The problem. Please copy every line in the records below word for word, keeping each line as it appears.

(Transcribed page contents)
==*==

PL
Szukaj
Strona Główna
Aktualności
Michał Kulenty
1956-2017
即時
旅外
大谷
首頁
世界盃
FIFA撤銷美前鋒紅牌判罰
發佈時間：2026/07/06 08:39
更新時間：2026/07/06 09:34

==*==

Written response.
PL
Szukaj
Strona Główna
Aktualności
Michał Kulenty
1956-2017
即時
旅外
大谷
首頁
世界盃
FIFA撤銷美前鋒紅牌判罰
發佈時間：2026/07/06 08:39
更新時間：2026/07/06 09:34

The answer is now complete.